What you need to do: From the first line to the last, set down the material exactly, leaving out its pictures.

Data block:
########

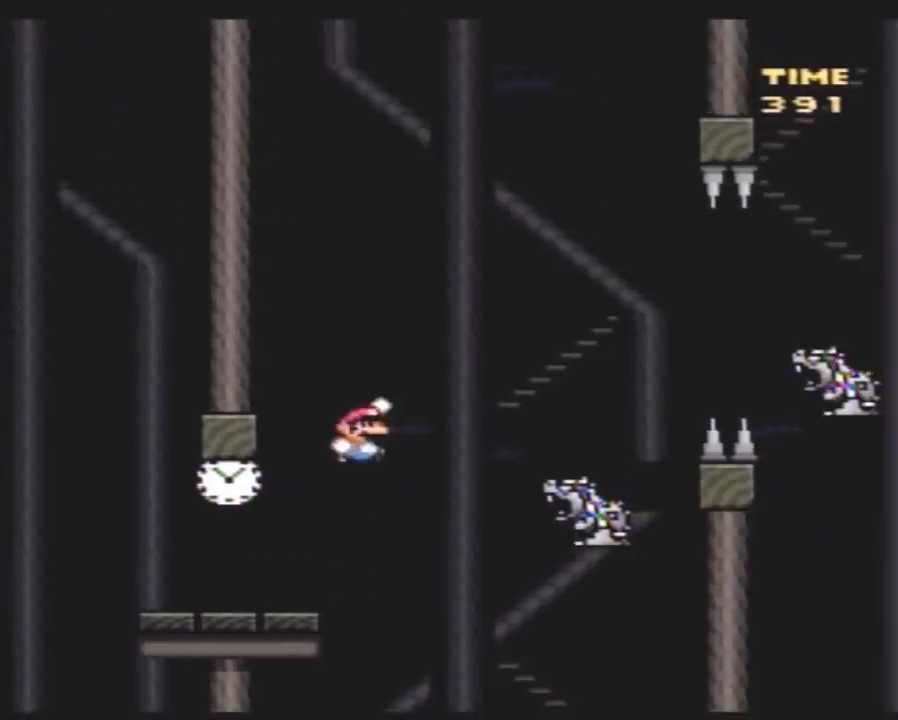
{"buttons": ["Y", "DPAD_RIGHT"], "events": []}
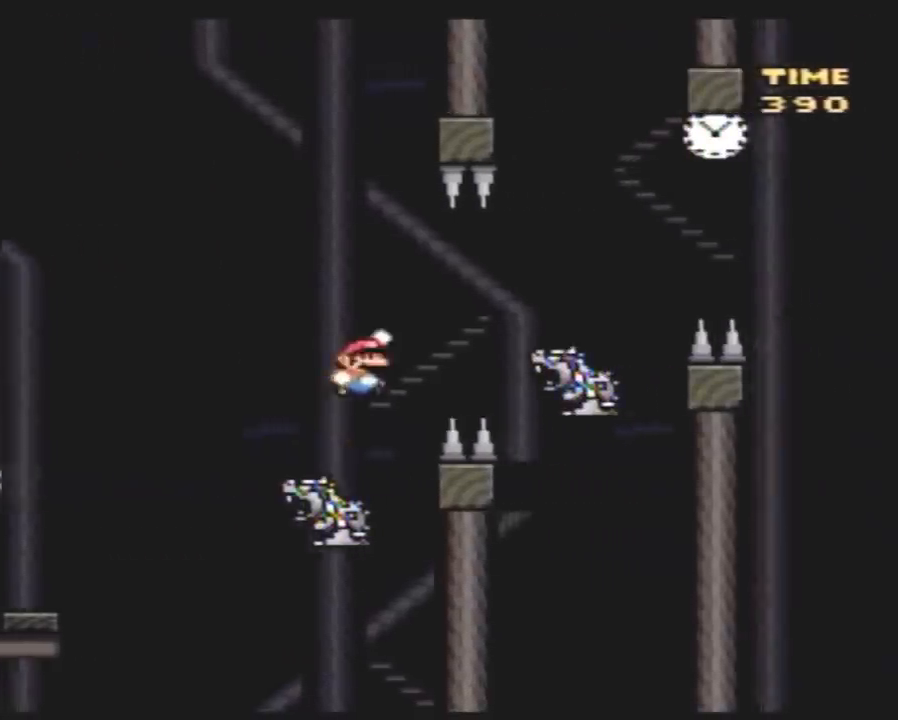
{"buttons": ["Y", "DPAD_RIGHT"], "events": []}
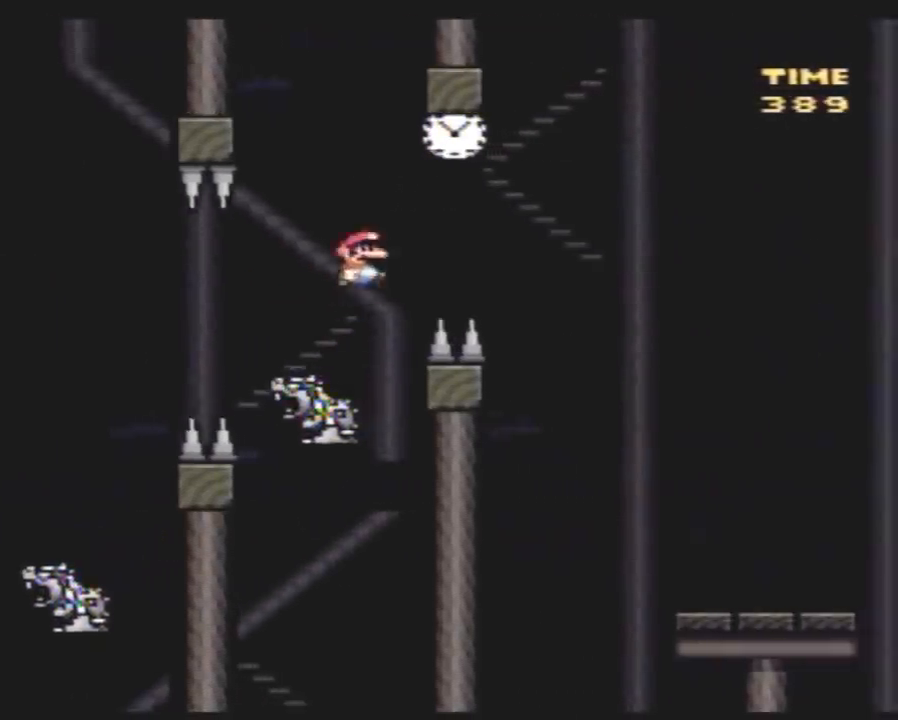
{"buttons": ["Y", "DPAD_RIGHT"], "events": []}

########

Output:
{"buttons": ["Y", "DPAD_RIGHT"], "events": []}
{"buttons": ["Y", "DPAD_RIGHT"], "events": []}
{"buttons": ["Y", "DPAD_RIGHT"], "events": []}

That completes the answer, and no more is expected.